Beirut: Lebanon’s elections Sunday won’t yield a seismic shift despite widespread discontent with a graft-tainted political class blamed for a painful economic crisis and a deadly disaster, experts say.
Given Lebanon’s sectarian-based politics, it will likely “reproduce the political class and give it internal and international legitimacy”, said Rima Majed of the American University of Beirut.
“Maybe candidates from the opposition will clinch some seats, but I don’t think that there will be a change in the political scene,” said Majed, an expert in sectarianism and social movements.
Beirut voter Issam Ayyad, 70, put it more simply: “We will not be able to change.”
The small country’s political system has long distributed power among its religious communities, entrenching a ruling elite that has treated politics as a family business.
By convention, the Lebanese president is a Maronite Christian, the prime minister a Sunni Muslim, and the speaker of parliament a Shiite.
In the current parliament, the Shiite Hezbollah party and its allies, including the Christian Free Patriotic Movement, command a majority.
The system has held back the emergence of non-sectarian political parties and civil society representatives.
The elections will be the first since a youth-led protest movement broke out in October 2019 against a political class seen as inept, corrupt and responsible for a litany of woes, from power blackouts to piles of uncollected garbage.
The anger exploded into months of street rallies but lost momentum as the COVID-19 pandemic hit, together with a financial crash that the World Bank has labelled one of the world’s worst in modern times.
‘Game of loyalty’
Popular fury flared again after a huge stockpile of ammonium nitrate that had languished in a Beirut port warehouse for years exploded in August 2020, killing more than 200 people and devastating entire neighbourhoods.
Successive governments have since failed to chart a path out of Lebanon’s worst crisis since the 1975-1990 civil war that has sparked runaway inflation, deepened dire poverty and fuelled a mass exodus.
Where the Lebanese state has failed to provide basic services, traditional political leaders have tended to step in with their decades-old patronage networks - a trend more alive than ever during the current crisis.
“The elections are not meant to assess the performance of politicians,” said Majed. “They are more a game of loyalty to whoever provides... the most basic services.”
Public sector jobs have long been among the main handouts, but now fuel and cash assistance also feature high on the list, giving an advantage to established parties over new opposition groups that lack funds and foreign support.
While bolstered by the 2019 protest movement, new independent candidates have also failed to build a coherent front that could energise a dispirited electorate, observers say.

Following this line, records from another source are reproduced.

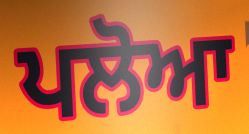
ਪਲੋਆ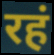
रहं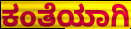
ಕಂತೆಯಾಗಿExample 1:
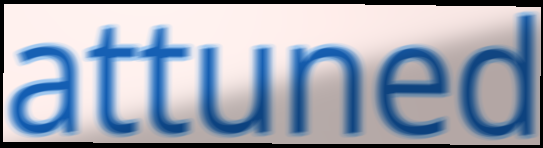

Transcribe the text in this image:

attuned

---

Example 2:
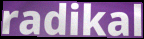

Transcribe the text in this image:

radikal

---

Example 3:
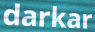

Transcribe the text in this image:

darkar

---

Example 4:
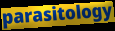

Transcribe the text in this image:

parasitology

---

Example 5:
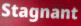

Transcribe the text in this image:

Stagnant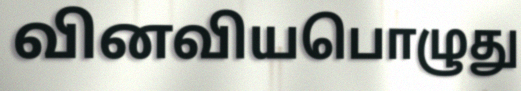
வினவியபொழுதுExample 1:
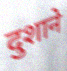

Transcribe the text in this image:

दुशाने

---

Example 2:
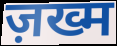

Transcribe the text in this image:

ज़ख्म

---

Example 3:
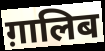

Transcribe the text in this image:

ग़ालिब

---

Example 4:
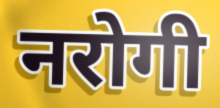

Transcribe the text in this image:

नरोगी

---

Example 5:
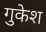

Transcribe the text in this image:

गुकेश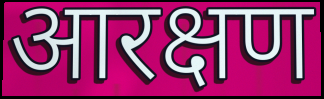
आरक्षण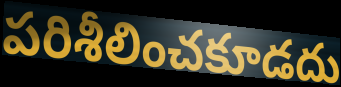
పరిశీలించకూడదు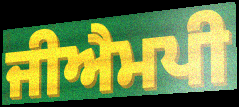
ਜੀਐਮਪੀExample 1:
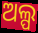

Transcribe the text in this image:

ଅଲ୍ପ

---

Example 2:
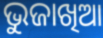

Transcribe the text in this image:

ଭୁଜାଖିଆ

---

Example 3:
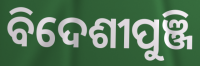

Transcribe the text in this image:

ବିଦେଶୀପୁଞ୍ଜି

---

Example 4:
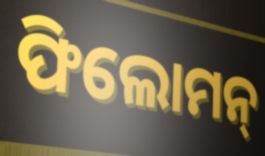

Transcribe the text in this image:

ଫିଲୋମନ୍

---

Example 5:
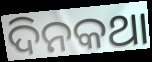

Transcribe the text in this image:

ଦିନକଥା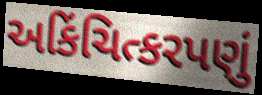
અકિંચિત્કરપણું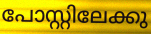
പോസ്റ്റിലേക്കുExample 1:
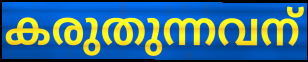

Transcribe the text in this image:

കരുതുന്നവന്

Nearly 44 per cent of eligible voters plan to abstain, according to a survey last month of more than 4,600 voters by British charity Oxfam.
Polling expert Kamal Feghali said many voters had hoped the newcomers would run “with a unified list and programme” but said that instead their competing electoral lists “will scatter the vote”.

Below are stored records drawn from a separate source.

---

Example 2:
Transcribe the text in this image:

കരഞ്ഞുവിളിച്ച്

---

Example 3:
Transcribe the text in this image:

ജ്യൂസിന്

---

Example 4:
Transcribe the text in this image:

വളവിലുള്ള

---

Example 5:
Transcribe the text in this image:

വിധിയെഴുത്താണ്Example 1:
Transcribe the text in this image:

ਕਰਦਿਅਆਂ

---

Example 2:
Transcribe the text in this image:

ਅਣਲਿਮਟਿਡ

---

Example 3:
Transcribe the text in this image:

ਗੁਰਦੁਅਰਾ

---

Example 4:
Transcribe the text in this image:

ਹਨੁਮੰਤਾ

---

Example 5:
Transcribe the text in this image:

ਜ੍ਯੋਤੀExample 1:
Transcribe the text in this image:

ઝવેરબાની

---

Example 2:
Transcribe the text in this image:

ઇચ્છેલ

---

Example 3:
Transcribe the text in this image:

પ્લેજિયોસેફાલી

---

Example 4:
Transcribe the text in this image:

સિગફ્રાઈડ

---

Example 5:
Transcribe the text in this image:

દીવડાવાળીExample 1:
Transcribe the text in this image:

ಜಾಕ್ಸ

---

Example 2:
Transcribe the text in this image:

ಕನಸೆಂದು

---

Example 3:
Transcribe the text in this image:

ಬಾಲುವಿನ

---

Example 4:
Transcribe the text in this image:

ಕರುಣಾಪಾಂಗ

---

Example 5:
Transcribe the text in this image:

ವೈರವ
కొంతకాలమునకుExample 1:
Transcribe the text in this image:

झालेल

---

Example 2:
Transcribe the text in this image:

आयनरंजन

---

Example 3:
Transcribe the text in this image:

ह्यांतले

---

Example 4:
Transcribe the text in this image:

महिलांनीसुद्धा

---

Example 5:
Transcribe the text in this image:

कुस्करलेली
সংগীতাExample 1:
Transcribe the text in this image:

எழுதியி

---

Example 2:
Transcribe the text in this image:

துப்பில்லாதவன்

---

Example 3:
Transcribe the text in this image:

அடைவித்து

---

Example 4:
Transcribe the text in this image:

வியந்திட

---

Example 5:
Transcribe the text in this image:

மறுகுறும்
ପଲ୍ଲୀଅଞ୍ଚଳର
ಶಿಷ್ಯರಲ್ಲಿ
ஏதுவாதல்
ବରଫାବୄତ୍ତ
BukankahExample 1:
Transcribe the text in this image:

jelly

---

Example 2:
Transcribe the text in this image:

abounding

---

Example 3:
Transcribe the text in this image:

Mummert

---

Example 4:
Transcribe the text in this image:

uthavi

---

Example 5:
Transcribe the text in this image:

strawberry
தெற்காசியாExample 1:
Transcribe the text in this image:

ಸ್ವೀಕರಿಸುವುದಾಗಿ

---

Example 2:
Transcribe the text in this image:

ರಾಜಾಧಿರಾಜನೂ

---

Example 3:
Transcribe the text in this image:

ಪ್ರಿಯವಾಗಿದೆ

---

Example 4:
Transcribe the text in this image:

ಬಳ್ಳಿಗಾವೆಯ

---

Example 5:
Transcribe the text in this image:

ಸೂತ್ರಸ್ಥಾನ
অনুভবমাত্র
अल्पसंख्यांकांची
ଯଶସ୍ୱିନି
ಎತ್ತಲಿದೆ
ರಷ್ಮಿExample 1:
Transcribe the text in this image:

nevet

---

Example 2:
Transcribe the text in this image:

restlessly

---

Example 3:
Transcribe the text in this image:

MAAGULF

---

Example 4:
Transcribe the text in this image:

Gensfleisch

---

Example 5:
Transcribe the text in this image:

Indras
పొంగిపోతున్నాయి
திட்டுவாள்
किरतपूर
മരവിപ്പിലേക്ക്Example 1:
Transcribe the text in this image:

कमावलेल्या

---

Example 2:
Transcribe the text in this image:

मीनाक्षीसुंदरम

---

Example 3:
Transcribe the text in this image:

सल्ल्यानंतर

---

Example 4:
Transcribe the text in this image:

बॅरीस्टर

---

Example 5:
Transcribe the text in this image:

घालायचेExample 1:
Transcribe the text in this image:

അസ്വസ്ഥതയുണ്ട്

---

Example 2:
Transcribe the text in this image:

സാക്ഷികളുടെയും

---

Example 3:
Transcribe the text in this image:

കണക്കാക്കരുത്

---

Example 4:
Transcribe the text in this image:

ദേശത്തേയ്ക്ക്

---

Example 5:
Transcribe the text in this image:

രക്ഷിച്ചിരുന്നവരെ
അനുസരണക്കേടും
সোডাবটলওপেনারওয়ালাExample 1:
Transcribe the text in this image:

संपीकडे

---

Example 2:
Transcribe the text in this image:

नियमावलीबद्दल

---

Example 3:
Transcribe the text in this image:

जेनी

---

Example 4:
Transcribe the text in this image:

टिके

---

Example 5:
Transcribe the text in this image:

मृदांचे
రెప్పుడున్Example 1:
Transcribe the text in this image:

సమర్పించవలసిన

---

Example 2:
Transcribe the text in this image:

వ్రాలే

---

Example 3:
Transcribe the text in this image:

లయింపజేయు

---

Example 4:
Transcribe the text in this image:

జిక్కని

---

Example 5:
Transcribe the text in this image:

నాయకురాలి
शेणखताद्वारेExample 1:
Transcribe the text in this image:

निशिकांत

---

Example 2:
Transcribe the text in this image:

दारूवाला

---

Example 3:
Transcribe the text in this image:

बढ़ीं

While independents will likely do slightly better than in 2018, when only one of them won a seat, said Feghali, the winner once more is likely to be Hezbollah, Lebanon’s biggest political and military force, and its allies.
Iran-backed Hezbollah, first formed as a resistance force against neighbour Israel, is now often described as a state within a state that is all-powerful in regions under its control.
Its pre-election intimidation tactics are “salient”, said Oxfam, warning that such behaviour tells voters “that change might be denied, and in turn might lead to either a reduction in turnout or a distortion in voting behaviour”.
In east Lebanon’s Bekaa Valley, three Shiite candidates were running on an anti-Hezbollah list but withdrew last month, despite the expiry of a legal deadline to do so.
The move stripped the anti-Hezbollah list of essential Shiite representation and was widely seen by local media as a result of pressure by the powerful movement.